▸ Work to be completed
Could you set down every one of these records again, line for line, with nothing changed?
(Provided entries)
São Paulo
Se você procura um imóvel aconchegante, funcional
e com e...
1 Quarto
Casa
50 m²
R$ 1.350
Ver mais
(End Provided entries)
▸ Solved exercise
São Paulo
Se você procura um imóvel aconchegante, funcional
e com e...
1 Quarto
Casa
50 m²
R$ 1.350
Ver mais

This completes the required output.